If you've never heard of it, Frontier House is a PBS reality show (though far more classy than most) in which three modern families battle the elements and their neuroses in a simulated 1883 Montana homestead. They chop wood, they raise crops, they build their own cabins. It's a fascinating show, all the more so because you get to see how the families react AFTER they return to the present day.
It occurred to me while watching it that we need Apocalypse House.
You find a modern ghost town somewhere remote, a place with plenty of abandoned stores and crumbling houses--everything you'd have when society collapses. The exact reason for the collapse, be it plague or zombie invasion or rapture, doesn't really matter; all the participants need to know is that the shit has hit the fan.
You take three average families and you let them live among the ruins, scrounging for food and fighting to survive. Maybe you hire some actors to drive through on motorcycles with big spiked mohawks and swinging chains. Maybe you have a cordon of zombies throwing rocks at the windows all night. You could also make weird lights glow in the sky or play eerie screeching noises. Whatever it takes to make the situation truly apocalyptic.
Then you sit back and watch. Do the families cooperate? Do they improvise weapons? Do they try to start a farm, or do they rely on the fermenting canned food in the local burned-out supermarket? Do they try to start civilization again, organizing town hall meetings? Or do they go feral, eating their weak and injured?

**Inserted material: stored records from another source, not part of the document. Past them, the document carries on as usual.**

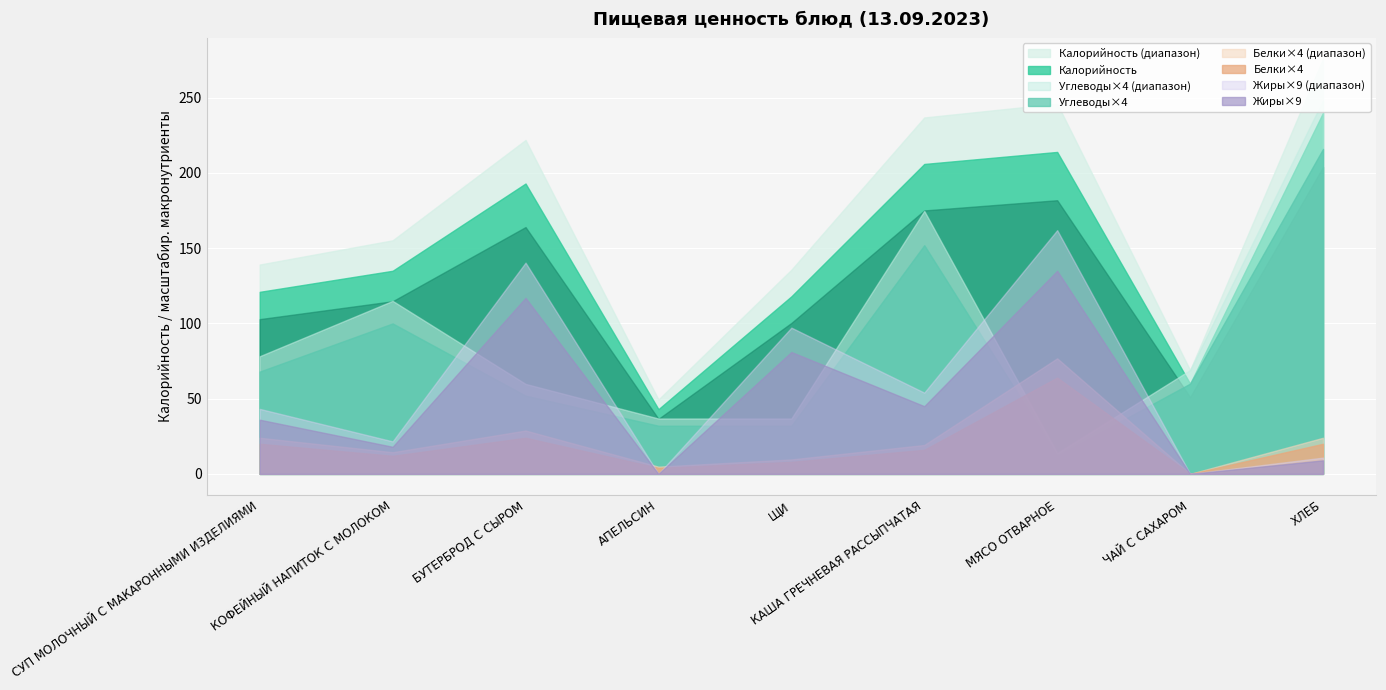

Which series ends up on top after the final intersection of Углеводы and Жиры?

Углеводы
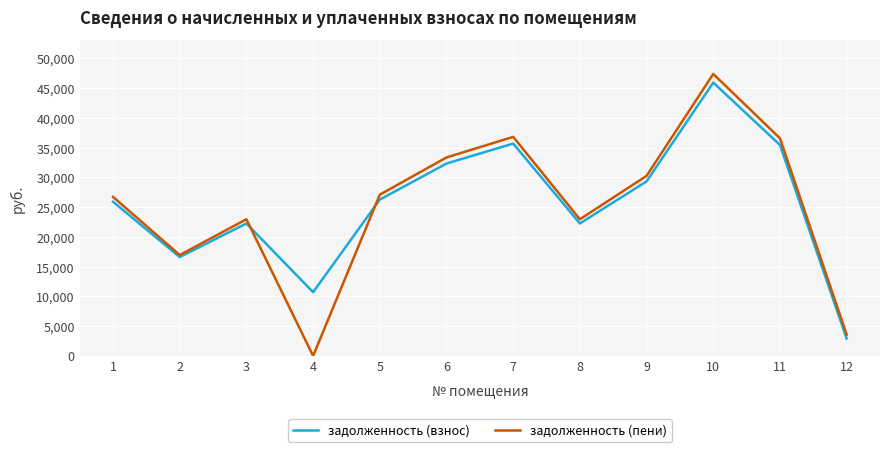

The value of задолженность (пени) at 3 is 40904.9. True or false?

False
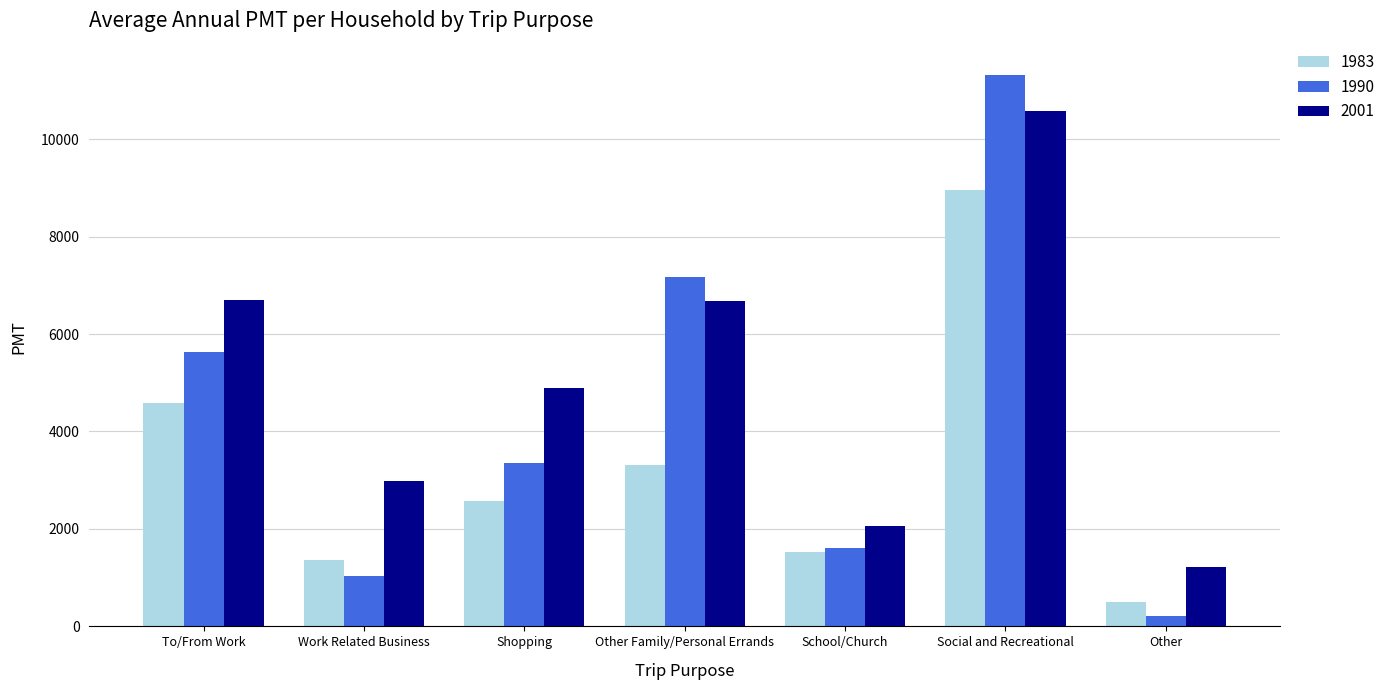

Which series has the widest spread of values?

1990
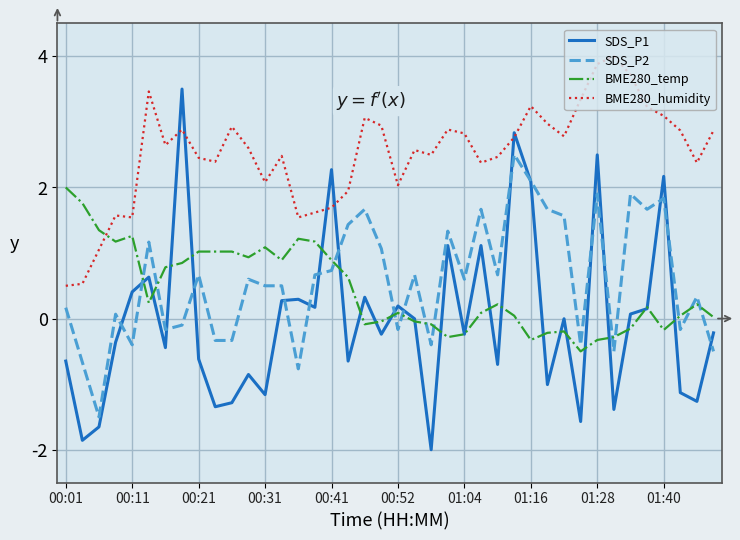

Which series has the widest spread of values?

SDS_P1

It's ratings gold, I tell you.
As far as I'm concerned, there are only two ways to really know someone: ask them if they believe in ghosts, and survive an apocalypse with them.

Comments
Awesome! I'd be all over that show. I think another cool element would be to introduce radiation poisoning to the mix. Everyone could wear RAD-meter badges, that begin to slowly glow brighter and brighter over the show's duration. Just make sure the contestants sign those release forms!